Saturday, October 19th 2019
Last week we were able to put the moth traps out on two nights and both gave successful catches, although some different moths each night. One moth was one of those that we all said 'We know that one!' then there was silence as we all tried to think of its name. Finally we remembered, with the help of the ID book, it was a Sprawler. Although common in the south of the country it is more local in North Yorkshire.
Moths do tend to 'stick' to their correct flight season and this is a great help when identifying them. When we catch one that does not then it is photographed and sent to the VC65 moth recorder, just in case we have the ID incorrect. A Green Carpet moth was caught on both nights and one was also seen on the Field Centre building. We could all ID this moth no problem, but out of curiosity we checked its flight season, which was May to mid July and then a second generation from August to early September. Concerned that the ID was incorrect the moth was photographed in the container. Of course trying to take one when it was released from the container was not possible as off it flew! The reply from the moth recorder was that this moth has been flying later in recent years, possibly due to changes in climate.

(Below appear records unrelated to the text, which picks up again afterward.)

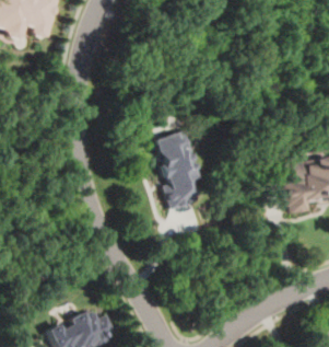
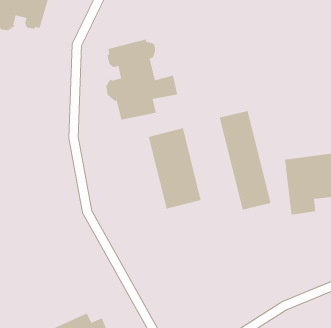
building: none -> [106,39,178,121]
building: none -> [219,110,271,210]

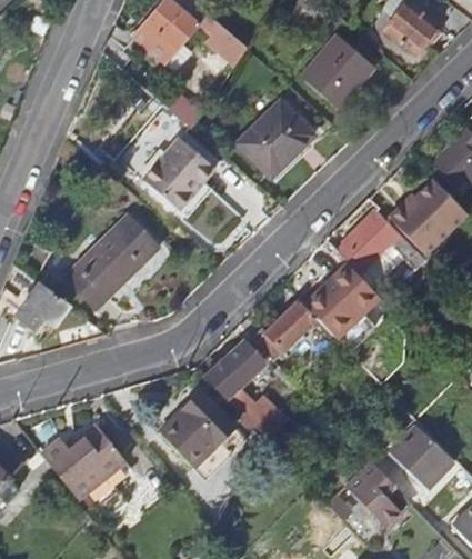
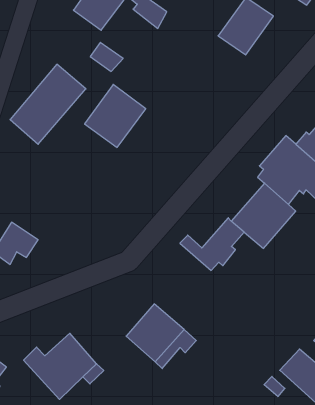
building: [239,102,314,177] -> none
building: [64,216,158,309] -> [10,64,86,144]
building: [205,340,268,428] -> none

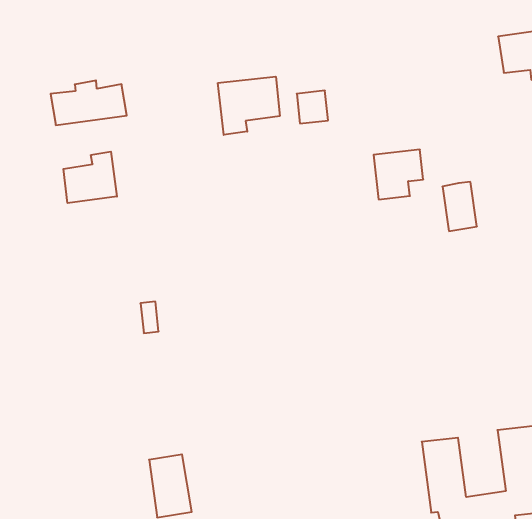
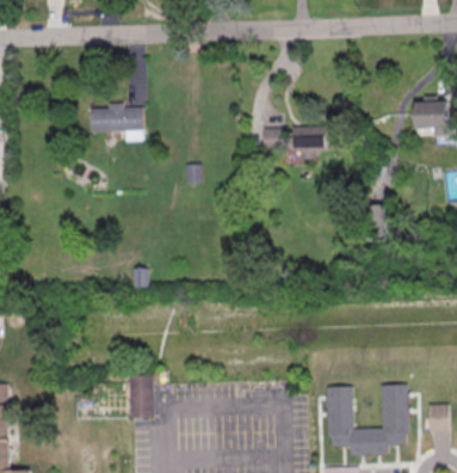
building: [218,77,280,135] -> none
building: [374,150,423,199] -> [294,127,327,159]
building: [63,152,117,203] -> none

We take great care with the moths when we release them for photographing, trying to find a suitable place for them. It had rained heavily and the leaves were covered with water and some moths did not like getting their feet wet so flew off immediately. A fairly dry small twig was found to put a dark form of a Green-brindled Crescent onto and immediately it unfurled its proboscis and began drinking.
The Field Centre building often has a variety of moths on it and we found our first Mottled Umber of the season on the door on Friday.